▸ DATA PROVIDED
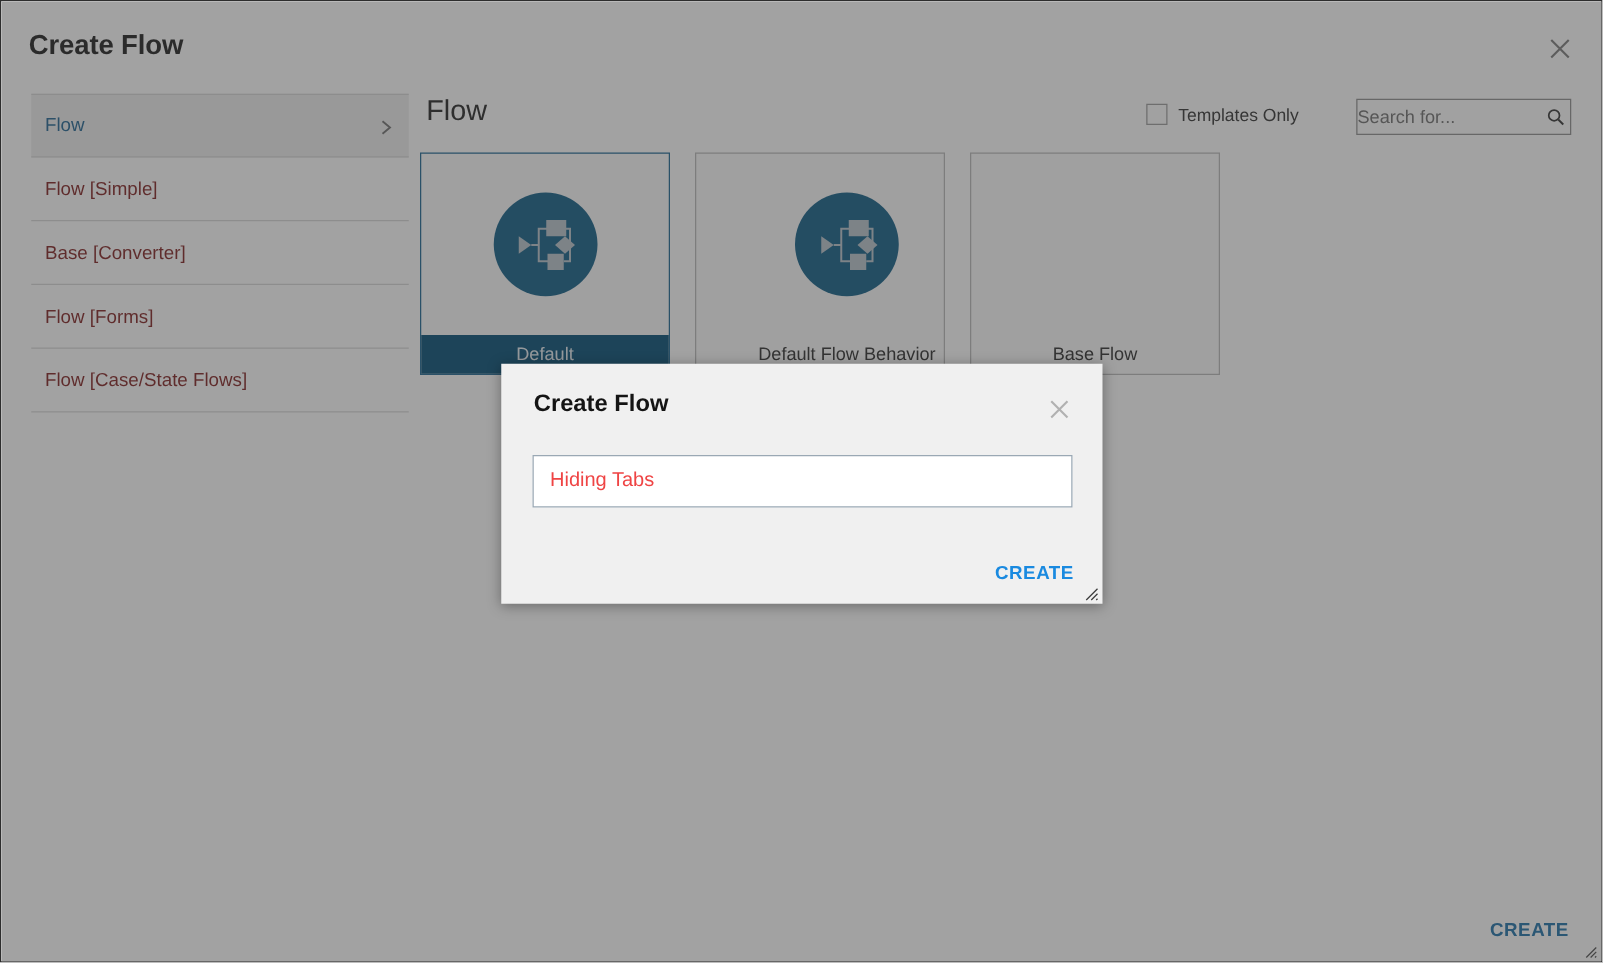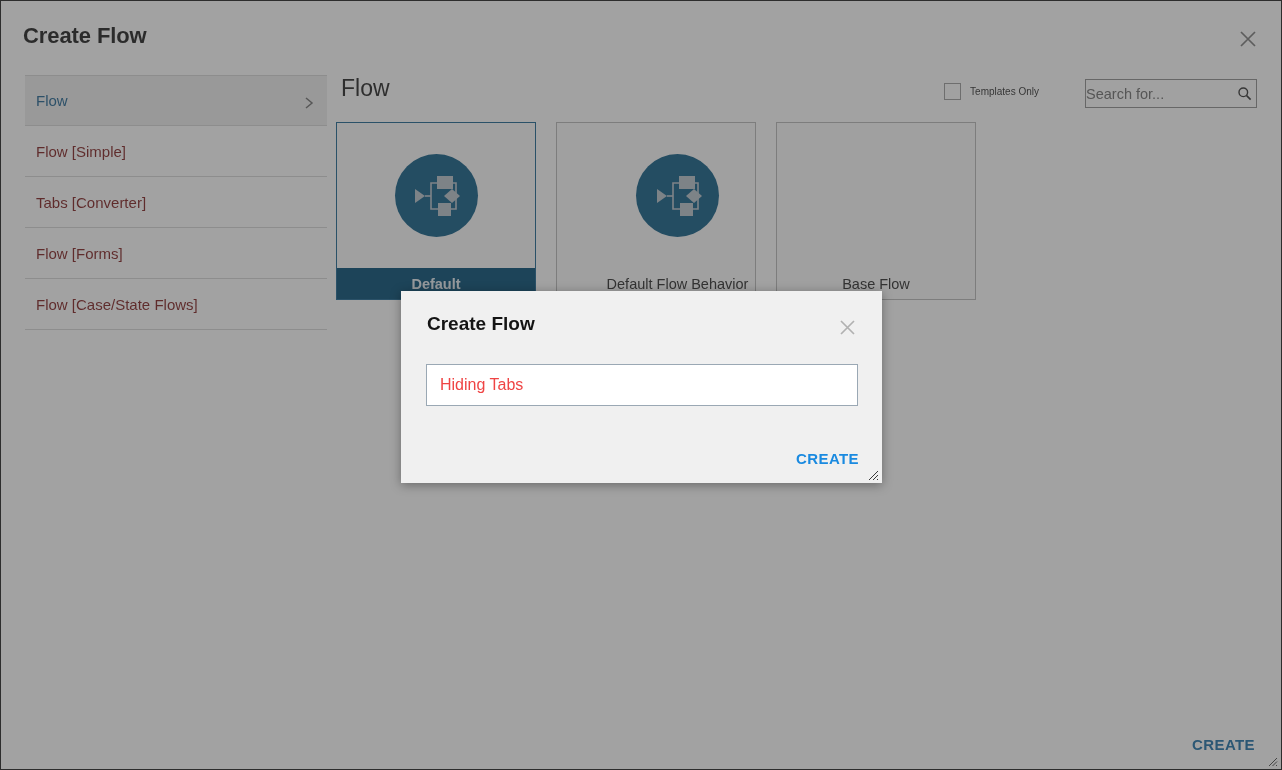--- a/index.html
+++ b/index.html
@@ -91,21 +91,21 @@
     display: flex; align-items: center;
     gap: 9px;
   }
   .tpl-checkbox {
     width: 17px; height: 17px;
     border: 1px solid #9b9b9b;
     background: #fdfdfd;
     cursor: pointer;
   }
   .tpl-label {
-    font-size: 10px;
+    font-size: 14px;
     color: #303030;
     white-space: nowrap;
   }
   .search-box {
     position: absolute;
     right: 0; top: 4px;
     width: 172px; height: 29px;
     border: 1px solid #8f8f8f;
     background: #fdfdfd;
     display: flex; align-items: center;
@@ -270,21 +270,21 @@
         <span class="chev">
           <svg viewBox="0 0 12 12" width="12" height="12" aria-hidden="true">
             <path d="M3 1 L9 6 L3 11" stroke="#6f6f6f" stroke-width="1.5" fill="none"></path>
           </svg>
         </span>
       </div>
       <div class="side-item">
         <span>Flow [Simple]</span>
       </div>
       <div class="side-item">
-        <span>Tabs [Converter]</span>
+        <span>Base [Converter]</span>
       </div>
       <div class="side-item">
         <span>Flow [Forms]</span>
       </div>
       <div class="side-item">
         <span>Flow [Case/State Flows]</span>
       </div>
     </div>
 
     <div class="panel-head">
@@ -299,21 +299,21 @@
           <svg viewBox="0 0 15 15" width="15" height="15" aria-hidden="true">
             <circle cx="6.3" cy="6.3" r="4.3" stroke="#303030" stroke-width="1.4" fill="none"></circle>
             <path d="M9.6 9.6 L13.6 13.6" stroke="#303030" stroke-width="1.6" fill="none"></path>
           </svg>
         </span>
       </div>
     </div>
 
     <div class="cards">
 
-      <div class="card selected" style="left:0px; top:0px;font-weight:bold;">
+      <div class="card selected" style="left:0px; top:0px;">
         <div class="card-body">
           <div class="flow-badge">
             <svg viewBox="0 0 54 46" width="54" height="46" aria-hidden="true">
               <g stroke="#b9c4cc" stroke-width="1.6" fill="none">
                 <path d="M16 23 L22 23"></path>
                 <path d="M22 23 L22 10 L30 10"></path>
                 <path d="M22 23 L22 36 L30 36"></path>
                 <path d="M42 10 L47 10 L47 23 L44 23"></path>
                 <path d="M42 36 L47 36 L47 23"></path>
               </g>

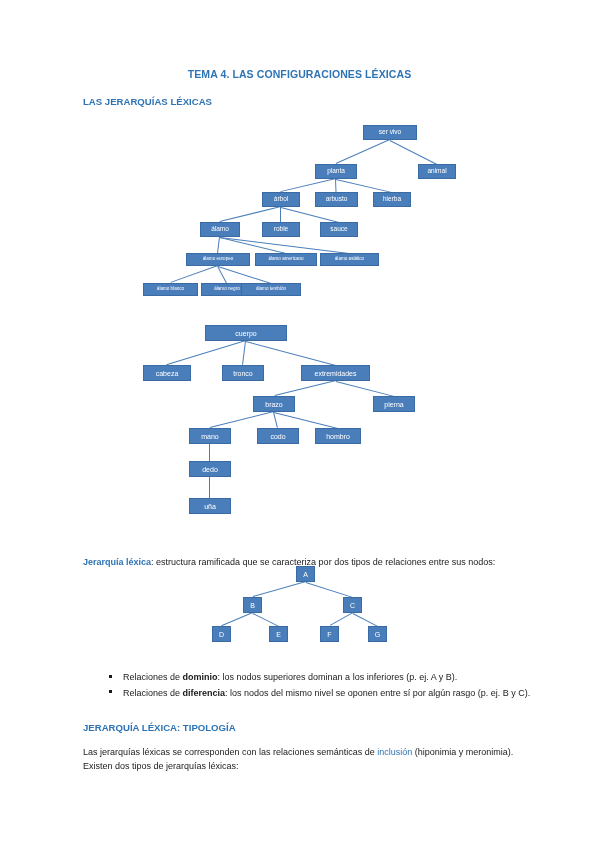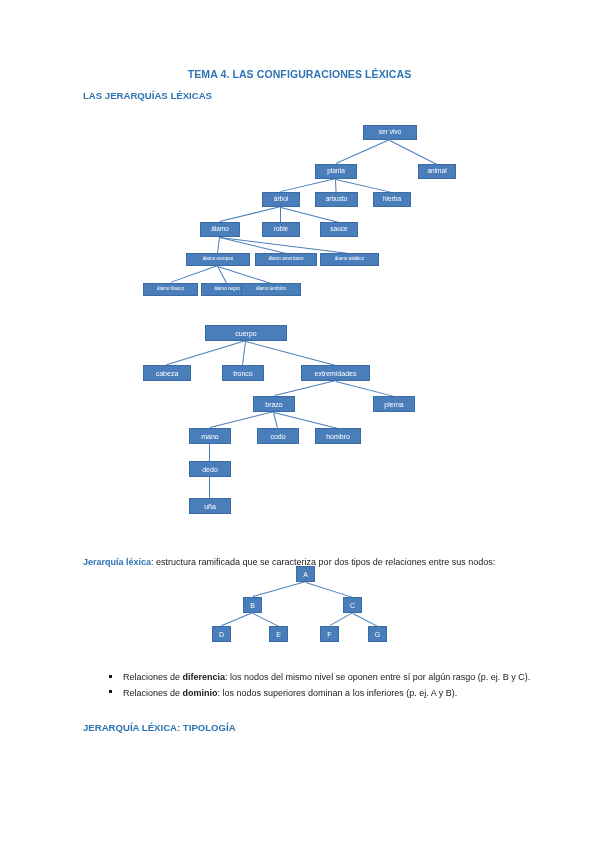--- a/index.html
+++ b/index.html
@@ -50,21 +50,21 @@
     transform-origin:0 0;z-index:1;
   }
 </style>
 </head>
 <body>
 
 <div class="page">
 
   <div class="doc-title">TEMA 4. LAS CONFIGURACIONES LÉXICAS</div>
 
-  <div class="section-head" style="top:90px;">LAS JERARQUÍAS LÉXICAS</div>
+  <div class="section-head" style="top:96px;">LAS JERARQUÍAS LÉXICAS</div>
 
   <div class="tree" id="tree-ser-vivo">
       <div class="edge" style="left: 390px; top: 140px; width: 59.0931px; transform: rotate(156.038deg);"></div>
       <div class="edge" style="left: 390px; top: 140px; width: 52.7731px; transform: rotate(27.0506deg);"></div>
       <div class="edge" style="left: 336px; top: 179px; width: 56.5155px; transform: rotate(166.701deg);"></div>
       <div class="edge" style="left: 336px; top: 179px; width: 13.0096px; transform: rotate(87.7974deg);"></div>
       <div class="edge" style="left: 336px; top: 179px; width: 57.4891px; transform: rotate(13.0693deg);"></div>
       <div class="edge" style="left: 281px; top: 207px; width: 62.8172px; transform: rotate(166.185deg);"></div>
       <div class="edge" style="left: 281px; top: 207px; width: 15px; transform: rotate(90deg);"></div>
       <div class="edge" style="left: 281px; top: 207px; width: 59.9083px; transform: rotate(14.5002deg);"></div>
@@ -129,24 +129,27 @@
       <div class="node" style="left: 368px; top: 626px; width: 19px; height: 16px; font-size: 7px;">G</div>
     </div>
 
   <div class="para" style="top:541px;margin-top:14px;">
     <span class="kw">Jerarquía léxica</span><span>: estructura ramificada que se caracteriza por dos tipos de relaciones entre sus nodos:</span>
   </div>
 
   <ul class="bullets" style="top:670px;">
     <li>
       <span class="dot"></span>
-      <span>Relaciones de </span><b>diferencia</b><span>: los nodos del mismo nivel se oponen entre sí por algún rasgo (p. ej. B y C).</span>
+      <span>Relaciones de </span><b>dominio</b><span>: los nodos superiores dominan a los inferiores (p. ej. A y B).</span>
     </li>
     <li>
       <span class="dot"></span>
-      <span>Relaciones de </span><b>dominio</b><span>: los nodos superiores dominan a los inferiores (p. ej. A y B).</span>
+      <span>Relaciones de </span><b>diferencia</b><span>: los nodos del mismo nivel se oponen entre sí por algún rasgo (p. ej. B y C).</span>
     </li>
   </ul>
 
   <div class="section-head" style="top:722px;">JERARQUÍA LÉXICA: TIPOLOGÍA</div>
 
+  <div class="para" style="top:745px;">
+    <span>Las jerarquías léxicas se corresponden con las relaciones semánticas de </span><span class="kw-plain">inclusión</span><span> (hiponimia y meronimia). Existen dos tipos de jerarquías léxicas:</span>
+  </div>
 
 </div>
 
 </body></html>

▸ JOB
Every line of the listing above that includes "inferiores" should be copied out.

▸ SOLUTION
+      <span>Relaciones de </span><b>dominio</b><span>: los nodos superiores dominan a los inferiores (p. ej. A y B).</span>
-      <span>Relaciones de </span><b>dominio</b><span>: los nodos superiores dominan a los inferiores (p. ej. A y B).</span>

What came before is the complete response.